EXCERPTED PASSAGE:
▬▬▬▬▬▬▬▬▬▬

Boulanger, Richard, and Victor Lazzarini, eds. The Audio Programming Book. Cambridge, MA: The MIT Press, 2011.

Huntington, John. Control Systems for Live Entertainment. Boston: Focal Press, 1994.

Messick, Paul. Maximum MIDI: Music Applications in C++. Greenwich, CT: Manning Publications, 1998.

Schaeffer, Pierre. A la Recherche d’une Musique Concrète. Paris: Editions du Seuil, 1952.

7.1.1 It’s All Audio Processing

We’ve entitled this chapter “Audio Processing” as if this is a separate topic within the realm of sound. But, actually, everything we do to audio is a form of processing. Every tool, plug-in, software application, and piece of gear is essentially an audio processor of some sort. What we set out to do in this chapter is to focus on particular kinds of audio processing, covering the basic concepts, applications, and underlying mathematics of these. For the sake of organization, we divide the chapter into processing related to frequency adjustments and processing related to amplitude adjustment, but in practice these two areas are interrelated.

7.1.2 Filters

You have seen in previous chapters how sounds are generally composed of multiple frequency components. Sometimes it’s desirable to increase the level of some frequencies or decrease others. To deal with frequencies, or bands of frequencies, selectively, we have to separate them out. This is done by means of filters. The frequency processing tools in the following sections are all implemented with one type of filter or another.

▬▬▬▬▬▬▬▬▬▬

STORED ROWS:
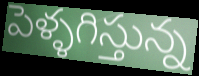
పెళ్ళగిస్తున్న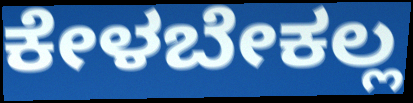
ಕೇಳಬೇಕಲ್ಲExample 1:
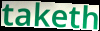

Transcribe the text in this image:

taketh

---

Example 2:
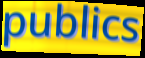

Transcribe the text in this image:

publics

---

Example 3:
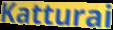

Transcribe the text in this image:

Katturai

▬▬▬▬▬▬▬▬▬▬

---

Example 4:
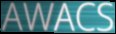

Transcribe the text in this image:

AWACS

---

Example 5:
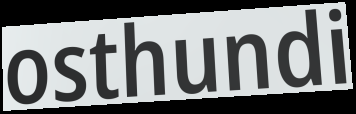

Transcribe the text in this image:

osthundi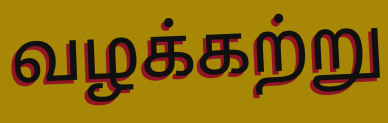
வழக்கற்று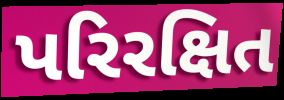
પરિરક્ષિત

▬▬▬▬▬▬▬▬▬▬

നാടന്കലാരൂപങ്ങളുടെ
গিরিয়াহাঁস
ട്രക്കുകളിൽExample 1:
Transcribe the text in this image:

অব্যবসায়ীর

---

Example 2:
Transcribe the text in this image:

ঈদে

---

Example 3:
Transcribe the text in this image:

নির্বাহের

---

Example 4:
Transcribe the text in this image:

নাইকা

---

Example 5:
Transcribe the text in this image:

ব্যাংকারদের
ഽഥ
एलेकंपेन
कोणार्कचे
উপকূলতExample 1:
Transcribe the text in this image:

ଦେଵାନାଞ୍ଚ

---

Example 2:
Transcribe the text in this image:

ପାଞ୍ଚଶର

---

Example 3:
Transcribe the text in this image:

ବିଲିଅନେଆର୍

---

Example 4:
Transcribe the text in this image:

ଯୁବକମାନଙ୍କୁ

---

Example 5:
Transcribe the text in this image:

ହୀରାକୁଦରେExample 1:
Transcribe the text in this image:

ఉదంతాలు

▬▬▬▬▬▬▬▬▬▬

TASK REQUIREMENTS:
1. In the audio processing passage, how are frequencies or bands of frequencies separated out so they can be handled selectively?
2. Decide whether each statement agrees with the audio processing passage, and support each yes or no with the deciding words quoted from it:
(a) The chapter is organized into processing for frequency adjustments and processing for amplitude adjustment.
(b) All of the frequency processing tools in the following sections are built on one identical filter type.
(c) The book on musique concrète was published in Paris in 1952.

RESPONSES FOR EACH TASK:
1. By means of filters.

2.
(a) Yes: "we divide the chapter into processing related to frequency adjustments and processing related to amplitude adjustment"
(b) No: "are all implemented with one type of filter or another"
(c) Yes: "Paris: Editions du Seuil, 1952."